Instantly alert, she said, "What do you mean?"

He stammered slightly. "Things women drink. Let's say, potions." Hunching his shoulders, he stared into the water. "To make the babe go away."

"How do you know that?" she cried angrily.

 
He shrugged. "I've heard."

She looked away, her eyes enormous with rage. He disgusted her. What did he take her for? A fool, a murderess who would extinguish the seed of Peter Abelard in some excrement-smeared privy? She began to wish that she had not told him.

Brushing past her, Jourdain walked a few steps up the quay. From the shadows, he said, "Don't be angry with me. I'm sorry. Heloise, I said I'm sorry. But he may not want the child. Did you ever think of that?"

No, she had not thought of it; such an idea was unthinkable and only a man could have said it. "He'll want it," she said, with barely opened lips. "Don't be stupid."

Without speaking, he began to walk back toward the house, and she followed. The river breeze smelled of moss and whiffs of baking bread.

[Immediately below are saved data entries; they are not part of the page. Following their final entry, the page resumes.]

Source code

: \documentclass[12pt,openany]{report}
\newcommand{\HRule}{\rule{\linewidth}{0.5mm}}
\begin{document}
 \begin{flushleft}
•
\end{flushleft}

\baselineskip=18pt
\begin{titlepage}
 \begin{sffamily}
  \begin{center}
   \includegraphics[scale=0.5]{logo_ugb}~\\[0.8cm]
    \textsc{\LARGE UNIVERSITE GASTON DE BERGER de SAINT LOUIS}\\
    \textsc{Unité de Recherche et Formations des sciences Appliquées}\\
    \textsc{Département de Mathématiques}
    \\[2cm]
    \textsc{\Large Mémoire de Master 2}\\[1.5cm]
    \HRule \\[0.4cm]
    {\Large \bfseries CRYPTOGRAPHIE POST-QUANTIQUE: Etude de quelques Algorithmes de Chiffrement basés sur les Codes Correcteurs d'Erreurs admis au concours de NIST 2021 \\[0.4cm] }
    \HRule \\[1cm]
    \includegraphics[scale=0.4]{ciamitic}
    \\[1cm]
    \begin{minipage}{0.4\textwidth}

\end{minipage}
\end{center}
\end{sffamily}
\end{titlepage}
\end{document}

Her thoughts kept turning to the babe growing inside her, and a few minutes later she'd almost forgotten her anger at Jourdain. "When do you think my belly will show?" she asked him eagerly.

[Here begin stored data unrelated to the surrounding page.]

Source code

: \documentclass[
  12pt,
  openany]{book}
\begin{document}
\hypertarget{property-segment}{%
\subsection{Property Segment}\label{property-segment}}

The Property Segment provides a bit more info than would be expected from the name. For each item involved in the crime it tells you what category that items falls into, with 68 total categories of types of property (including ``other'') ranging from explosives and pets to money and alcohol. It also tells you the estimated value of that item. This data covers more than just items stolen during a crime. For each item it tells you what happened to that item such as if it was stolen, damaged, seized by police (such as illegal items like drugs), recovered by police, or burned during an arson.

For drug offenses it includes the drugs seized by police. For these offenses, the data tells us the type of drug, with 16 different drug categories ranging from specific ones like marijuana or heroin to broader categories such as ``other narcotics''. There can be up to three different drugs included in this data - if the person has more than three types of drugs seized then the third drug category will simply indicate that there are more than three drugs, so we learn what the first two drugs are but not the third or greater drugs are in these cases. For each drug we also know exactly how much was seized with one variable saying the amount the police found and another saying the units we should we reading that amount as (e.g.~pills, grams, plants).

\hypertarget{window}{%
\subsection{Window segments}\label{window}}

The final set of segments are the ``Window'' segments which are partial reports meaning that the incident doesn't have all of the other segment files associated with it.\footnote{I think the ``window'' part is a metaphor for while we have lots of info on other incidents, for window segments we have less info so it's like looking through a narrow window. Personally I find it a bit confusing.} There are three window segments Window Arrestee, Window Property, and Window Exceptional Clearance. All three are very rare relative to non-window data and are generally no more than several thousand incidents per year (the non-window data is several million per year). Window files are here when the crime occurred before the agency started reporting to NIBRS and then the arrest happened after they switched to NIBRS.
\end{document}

"And how do you think I would know that!" He laughed, uncertain.

"Don't you have married sisters?"

"Well, yes, but—I know nothing about it."

Transported by her happiness, she could not stop chattering. She forgot that he was a man, and babbled on about morning nausea and her prayers to Our Lady, and did he think having a baby would be terribly painful. And when he fell silent or only replied with little grunts, she did not deign to notice and went on marveling. As they neared the stable, he only gestured toward the house and said, "Soft, lady. Fulbert might hear."

"He's away. But you're right, friend. I must put a guard on my tongue now, that's for certain." She sighed. "Although I would greatl love to tell the whole Ile."